The second level suddenly tilts everything 90 degrees and you’re flying up instead of to the right. The third picture in the gallery below definitely crosses my comfort zone in terms of game intensity, but it was a fun challenge! This is about as far as I’ve got so far, dying at the boss of level 2. But I’ll be back for more!
This machine was made in 1987 and this game in 1988, but honestly, it seems a bit like cheating to call some of these vintage games. The X68000 is so sophisticated compared to most other consumer hardware of the time.
“Shanghai, AGAIN?!” you aggressively wonder. Yes, again.

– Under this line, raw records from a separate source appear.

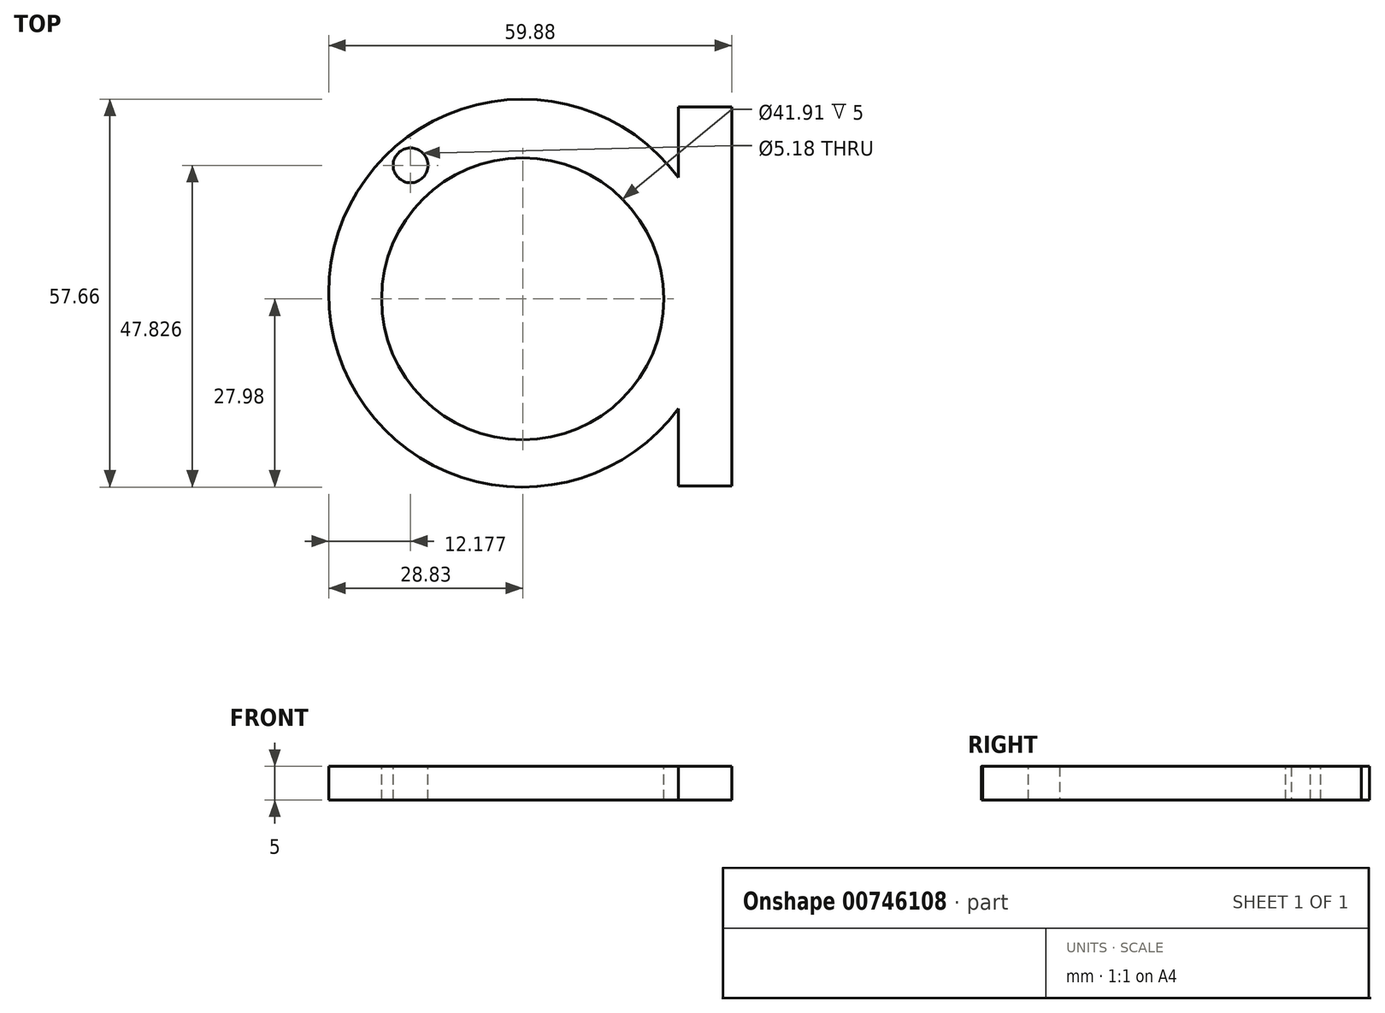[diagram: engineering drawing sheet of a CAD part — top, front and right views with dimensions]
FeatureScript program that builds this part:
annotation { "Feature Type Name" : "Feature", "Feature Type Description" : "" }
export const myFeature = defineFeature(function(context is Context, id is Id, definition is map)
    precondition{}
    {
        {
            var Q0;
            Q0=qCreatedBy(makeId("Top.planeOp"),FACE);
            var sketch = newSketch(context, id + "F0", { "sketchPlane" : qUnion([Q0])});
            skCircle(sketch, "E0", {"center": v(0, 0.85) * mm, "radius": 28.83 * mm});
            skSolve(sketch);
        }
        {
            var Q0;
            Q0=makeQuery(id+"F0.imprint","IMPRINT",FACE,{"disambiguationData":[TD([[makeQuery(id+"F0.imprint","IMPRINT",EDGE,{"derivedFrom":sQuery(id+"F0.wireOp",EDGE,"E0")}),1.0]])]});
            extrude(context, id + "F1", {"entities" : qUnion([Q0]), "depth" : 5 * mm, "offsetDistance" : 25.4 * mm});
        }
        {
            var Q0;
            Q0=makeQuery(id+"F1.opExtrude","CAP_FACE",FACE,{"disambiguationData":[OSD([sQuery(id+"F0.wireOp",EDGE,"E0")])],"isStart":false});
            var sketch = newSketch(context, id + "F2", { "sketchPlane" : qUnion([Q0])});
            skCircle(sketch, "E1", {"center": v(0, 0) * mm, "radius": 20.96 * mm});
            skSolve(sketch);
        }
        {
            var Q0;
            Q0=makeQuery(id+"F2.imprint","IMPRINT",FACE,{"disambiguationData":[TD([[makeQuery(id+"F2.imprint","IMPRINT",EDGE,{"derivedFrom":sQuery(id+"F2.wireOp",EDGE,"E1")}),1.0]])]});
            extrude(context, id + "F3", {"entities" : qUnion([Q0]), "operationType" : NewBodyOperationType.REMOVE, "oppositeDirection" : true, "depth" : 5 * mm, "offsetDistance" : 25.4 * mm});
        }
        {
            var Q0;
            Q0=qCreatedBy(makeId("Top.planeOp"),FACE);
            var sketch = newSketch(context, id + "F4", { "sketchPlane" : qUnion([Q0])});
            skLineSegment(sketch, "E2.bottom", {"start": v(23.14, 28.5) * mm, "end": v(31.05, 28.5) * mm});
            skLineSegment(sketch, "E2.top", {"start": v(23.14, -27.8) * mm, "end": v(31.05, -27.8) * mm});
            skLineSegment(sketch, "E2.left", {"start": v(23.14, 28.5) * mm, "end": v(23.14, -27.8) * mm});
            skLineSegment(sketch, "E2.right", {"start": v(31.05, 28.5) * mm, "end": v(31.05, -27.8) * mm});
            skSolve(sketch);
        }
        {
            var Q0;
            Q0=makeQuery(id+"F4.imprint","IMPRINT",FACE,{"disambiguationData":[TD([[makeQuery(id+"F4.imprint","IMPRINT",EDGE,{"derivedFrom":sQuery(id+"F4.wireOp",EDGE,"E2.bottom")}),-1.0]])]});
            extrude(context, id + "F5", {"entities" : qUnion([Q0]), "operationType" : NewBodyOperationType.ADD, "depth" : 5 * mm, "offsetDistance" : 25.4 * mm});
        }
        {
            var Q0;
            Q0=makeQuery(id+"F5.boolean.opBoolean","MERGE",FACE,{"derivedFrom":[makeQuery(id+"F1.opExtrude","CAP_FACE",FACE,{"disambiguationData":[OSD([sQuery(id+"F0.wireOp",EDGE,"E0")])],"isStart":false}),makeQuery(id+"F5.opExtrude","CAP_FACE",FACE,{"disambiguationData":[OSD([sQuery(id+"F4.wireOp",EDGE,"E2.bottom"),sQuery(id+"F4.wireOp",EDGE,"E2.top"),sQuery(id+"F4.wireOp",EDGE,"E2.left"),sQuery(id+"F4.wireOp",EDGE,"E2.right")])],"isStart":false})]});
            var sketch = newSketch(context, id + "F6", { "sketchPlane" : qUnion([Q0])});
            skCircle(sketch, "E3", {"center": v(0, 25.9) * mm, "radius": 2.6 * mm});
            skCircle(sketch, "E4.1.0", {"center": v(-22.44, -12.95) * mm, "radius": 2.6 * mm});
            skCircle(sketch, "E4.2.0", {"center": v(22.44, -12.95) * mm, "radius": 2.6 * mm});
            skPoint(sketch, "E4.center", {"position": v(0, 0) * mm});
            skCircle(sketch, "E5.1.0", {"center": v(-16.65, 19.85) * mm, "radius": 2.6 * mm});
            skCircle(sketch, "E5.2.0", {"center": v(-25.51, 4.5) * mm, "radius": 2.6 * mm});
            skCircle(sketch, "E5.4.0", {"center": v(-8.86, -24.34) * mm, "radius": 2.6 * mm});
            skCircle(sketch, "E6.1.5.0", {"center": v(8.86, -24.34) * mm, "radius": 2.6 * mm});
            skCircle(sketch, "E6.1.7.0", {"center": v(25.51, 4.5) * mm, "radius": 2.6 * mm});
            skCircle(sketch, "E6.1.8.0", {"center": v(16.65, 19.85) * mm, "radius": 2.6 * mm});
            skSolve(sketch);
        }
        {
            var Q0;
            Q0=makeQuery(id+"F6.imprint","IMPRINT",FACE,{"disambiguationData":[TD([[makeQuery(id+"F6.imprint","IMPRINT",EDGE,{"derivedFrom":sQuery(id+"F6.wireOp",EDGE,"E5.1.0")}),1.0]])]});
            extrude(context, id + "F7", {"entities" : qUnion([Q0]), "operationType" : NewBodyOperationType.REMOVE, "oppositeDirection" : true, "depth" : 5 * mm, "offsetDistance" : 25.4 * mm});
        }
    });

It was the first game I used to test my Sharp X1, Shanghai II was the first game I used to test my PC-8801MA2, and now Shanghai is the first game I used to test my X68000. You might think I have some obsession with the game, but it’s not precisely true. I think I’ll write a comparison post later that goes into greater detail. But for now, this is Shanghai on my X68000.
I bought the original disk from BEEP in Akihabara. It was dirt cheap at 280 yen, because there was no box and there was mold on the disk. I’m sure a disk without mold wouldn’t have cost much more, as even a boxed version would probably sell at 1000 yen, but this was the only copy they had. Of course, I cleaned off any excess mold before using it in my drive. Fortunately, it worked!
It’s standard fare for Shanghai. Find the matching tiles and remove them from the game board until you have cleared it. This game hardly stresses the limits of the X68000, but it is a clean looking version of the game. The only option for game control is the mouse, so if you don’t have that, you’re kinda stuck looking at the game board and planning your first move until your mouse arrives.
Luck was with me once again, as I managed to complete the round to 100% and get the winning screen shot. Here we have my standard progression of 100% ⇒ 75% ⇒ 50% ⇒ 25% ⇒ 12.5% ⇒ last two tiles ⇒ finish.
And a standard picture as well as an animated GIF of the winning screen. Just noticed the GIF is 32MB! Well, load it if you want to, but depending on my server’s response time at any given moment, it could take a while!